◆ DATA SECTION:
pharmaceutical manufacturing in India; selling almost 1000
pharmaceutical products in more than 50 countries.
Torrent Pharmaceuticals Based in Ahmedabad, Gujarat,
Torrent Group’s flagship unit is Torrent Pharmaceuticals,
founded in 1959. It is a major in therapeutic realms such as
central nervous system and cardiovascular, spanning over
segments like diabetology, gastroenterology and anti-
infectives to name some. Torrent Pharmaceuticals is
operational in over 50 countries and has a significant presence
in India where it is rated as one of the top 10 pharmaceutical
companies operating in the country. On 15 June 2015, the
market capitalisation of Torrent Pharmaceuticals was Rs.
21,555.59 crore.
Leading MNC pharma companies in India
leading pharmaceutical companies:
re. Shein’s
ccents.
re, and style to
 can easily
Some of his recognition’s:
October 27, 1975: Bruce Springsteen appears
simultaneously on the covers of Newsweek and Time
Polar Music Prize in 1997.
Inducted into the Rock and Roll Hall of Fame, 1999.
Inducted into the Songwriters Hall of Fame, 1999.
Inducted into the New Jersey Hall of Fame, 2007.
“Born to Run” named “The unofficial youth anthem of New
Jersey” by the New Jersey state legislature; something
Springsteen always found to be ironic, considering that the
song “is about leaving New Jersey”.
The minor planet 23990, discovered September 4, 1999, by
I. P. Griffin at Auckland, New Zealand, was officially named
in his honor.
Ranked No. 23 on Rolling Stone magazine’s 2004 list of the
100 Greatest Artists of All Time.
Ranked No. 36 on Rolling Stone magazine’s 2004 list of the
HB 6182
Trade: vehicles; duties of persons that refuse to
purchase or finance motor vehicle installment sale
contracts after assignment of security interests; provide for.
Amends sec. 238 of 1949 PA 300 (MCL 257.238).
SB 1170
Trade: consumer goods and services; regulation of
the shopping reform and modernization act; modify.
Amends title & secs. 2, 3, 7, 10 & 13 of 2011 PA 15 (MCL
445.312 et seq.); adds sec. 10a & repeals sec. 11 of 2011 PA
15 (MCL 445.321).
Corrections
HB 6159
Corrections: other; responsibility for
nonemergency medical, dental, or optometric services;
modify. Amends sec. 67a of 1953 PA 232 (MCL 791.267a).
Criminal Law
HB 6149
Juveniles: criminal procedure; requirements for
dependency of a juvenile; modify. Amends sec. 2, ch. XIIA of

◆ ASSIGNMENT: Everything from the line with "infectives to name" to the last line of the data is what to return, word for word; leave out the rest.

◆ YOUR SOLUTION:
infectives to name some. Torrent Pharmaceuticals is
operational in over 50 countries and has a significant presence
in India where it is rated as one of the top 10 pharmaceutical
companies operating in the country. On 15 June 2015, the
market capitalisation of Torrent Pharmaceuticals was Rs.
21,555.59 crore.
Leading MNC pharma companies in India
leading pharmaceutical companies:
re. Shein’s
ccents.
re, and style to
 can easily
Some of his recognition’s:
October 27, 1975: Bruce Springsteen appears
simultaneously on the covers of Newsweek and Time
Polar Music Prize in 1997.
Inducted into the Rock and Roll Hall of Fame, 1999.
Inducted into the Songwriters Hall of Fame, 1999.
Inducted into the New Jersey Hall of Fame, 2007.
“Born to Run” named “The unofficial youth anthem of New
Jersey” by the New Jersey state legislature; something
Springsteen always found to be ironic, considering that the
song “is about leaving New Jersey”.
The minor planet 23990, discovered September 4, 1999, by
I. P. Griffin at Auckland, New Zealand, was officially named
in his honor.
Ranked No. 23 on Rolling Stone magazine’s 2004 list of the
100 Greatest Artists of All Time.
Ranked No. 36 on Rolling Stone magazine’s 2004 list of the
HB 6182
Trade: vehicles; duties of persons that refuse to
purchase or finance motor vehicle installment sale
contracts after assignment of security interests; provide for.
Amends sec. 238 of 1949 PA 300 (MCL 257.238).
SB 1170
Trade: consumer goods and services; regulation of
the shopping reform and modernization act; modify.
Amends title & secs. 2, 3, 7, 10 & 13 of 2011 PA 15 (MCL
445.312 et seq.); adds sec. 10a & repeals sec. 11 of 2011 PA
15 (MCL 445.321).
Corrections
HB 6159
Corrections: other; responsibility for
nonemergency medical, dental, or optometric services;
modify. Amends sec. 67a of 1953 PA 232 (MCL 791.267a).
Criminal Law
HB 6149
Juveniles: criminal procedure; requirements for
dependency of a juvenile; modify. Amends sec. 2, ch. XIIA of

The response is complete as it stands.